机械冰冷的男人声音从耳机中传来。
一股寒意裹着他,他立即伸手摘下了耳机捏在掌心,那里出了一层薄汗。
「你,你好。」又一个声音从后面传来,慎无真回头,看到一个清秀的男生,大学生模样,戴着一副黑框眼镜,背着一个黑色背包。
他似乎有些紧张和局促,像是不常和人主动打招呼:「你,你是不是也要去quinta del sordo俱乐部?」
慎无真顺着他的目光落在自己手机上,此刻其他的卡牌都消失了踪迹,翻开的卡牌放大到整张屏幕,红色的字母格外显眼。
他点点头,并不开口。
「太好了,那,那我们可以一起吗?」男生探过来半个身体,离他有些近,不知道是刻意还是无意,带了点笑,「我叫唐吉,是弗利郎美院的研二学生,很冒昧打扰你....」
「我只是发现,我的手机似乎和你一样,有些奇怪......」唐吉摸出了自己的手机,上面同样是一张翻开的卡牌,只是比慎无真的多了一行字。
「你点一下屏幕试试。」唐吉说。
慎无真看了眼他的屏幕,上面写着——请在12点之前到达quinta del sordo俱乐部。
指尖点上去,果然他的屏幕出现了同样的信息。
「是,是真的.....」唐吉声音有些发抖,「我不明白这究竟是什么意思,谁操控了我们的手机.....但我试过下车,怎么也下不去......」
年轻的青年害怕地抓着扶杆过来,半蹲在了慎无真座椅旁边:「我,我一向认真学习,相信唯物主义......」
唐吉没有收到那句耳机中的通知。
慎无真垂下眼睫,纤密的鸦羽遮住他眼底的情绪:「什么是唯物主义?」
他的声音清隽温和,唐吉莫名感觉到一股安心,他向着自己的感觉靠拢,没发现青年不动声色地往座椅内侧挪了挪身体。
眼前的青年在暗色的光影中看不清面容,屏幕莹白的光映照出他下颌柔和的线条,仿佛造物者的恩赐,唐吉画了这么多年的人体,也只在纸上见过这样毫无瑕疵的面部轮廓。
他吞咽口水,才恍然反应过来青年问题的奇怪:「呃,简单来说,就是我相信这世界上不会存在灵异事件,或者无法用科学解释的事情......」
慎无真点点头,却被唐吉的目光刺得闭了嘴。
不知道从什么时候开始,他总会招惹一些人的注意,回家的路上总有人在尾随,有时候门口也被人做了些隐蔽的记号,为此搬了好几回家。
「抱歉.....」慎无真还是开口,声音淡下来,「我不太喜欢和陌生人这么近的距离说话。」
唐吉一愣,这才发现自己几乎已经半跪在了慎无真的身边,再往前就能碰到这个青年的腿,他立即说了声「抱歉」,退后一步站在慎无真的旁边。可每一寸距离的拉开,就像心口被剜去了什么东西一样难忍。他不适地伸手调整背包,嘴里漫无目的地解释。
「我....有些紧张.....和害怕。」
「你也是吧?」
他问:「我...可以知道你的名字吗?」或许,他将这种感觉归功于无知恐惧之下的强烈依赖。
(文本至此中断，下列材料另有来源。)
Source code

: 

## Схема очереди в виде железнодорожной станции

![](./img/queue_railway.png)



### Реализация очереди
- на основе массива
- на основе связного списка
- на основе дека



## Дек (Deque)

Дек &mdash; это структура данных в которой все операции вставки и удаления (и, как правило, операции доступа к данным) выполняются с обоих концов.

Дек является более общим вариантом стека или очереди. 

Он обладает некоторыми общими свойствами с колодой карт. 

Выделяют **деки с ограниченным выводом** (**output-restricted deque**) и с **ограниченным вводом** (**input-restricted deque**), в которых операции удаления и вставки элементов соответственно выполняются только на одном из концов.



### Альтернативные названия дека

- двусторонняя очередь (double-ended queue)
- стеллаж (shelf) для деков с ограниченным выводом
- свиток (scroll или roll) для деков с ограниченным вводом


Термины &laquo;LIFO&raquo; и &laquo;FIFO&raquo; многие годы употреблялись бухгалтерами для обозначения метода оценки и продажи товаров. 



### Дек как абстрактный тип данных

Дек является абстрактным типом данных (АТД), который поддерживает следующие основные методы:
慎无真抿唇,唐吉的适当离开让他情绪好了些:「慎无真。」
他们的交谈似乎没有引起公交车上其他任何人的反应,唐吉感受到慎无真的目光,壮着胆子开口:「我....我去问问其他人。」
此刻的唐吉像个忠诚的骑士,慎无真只需要一个眼神,他就能理解其中的含义,并立即执行。
慎无真熟悉这种感觉,同时也将袖子里的匕首握入手中。
先是表达好感,再无条件地讨好、帮忙,接下去是尾随和试图占有,最后则是杀害.....那些可怕的、狂热的人对待他的套路。
他握紧匕首,以备不时之需。
唐吉很快回来,语气中带着惊恐:「他们,他们都是假的!」
「他们都只是一个黑色的影子.....就连司机也是,车子是自己在往前开!」唐吉惊魂未定,「这辆车上.....只有我们两个活人!」
不知道为什么,这话让慎无真想起来那个扶了他一把的人,他能确定,那是个真人。
但他一向谨慎,这话并没有对唐吉说,见青年僵硬地抱头坐在了自己身后的座椅上,手里的匕首鬆了些。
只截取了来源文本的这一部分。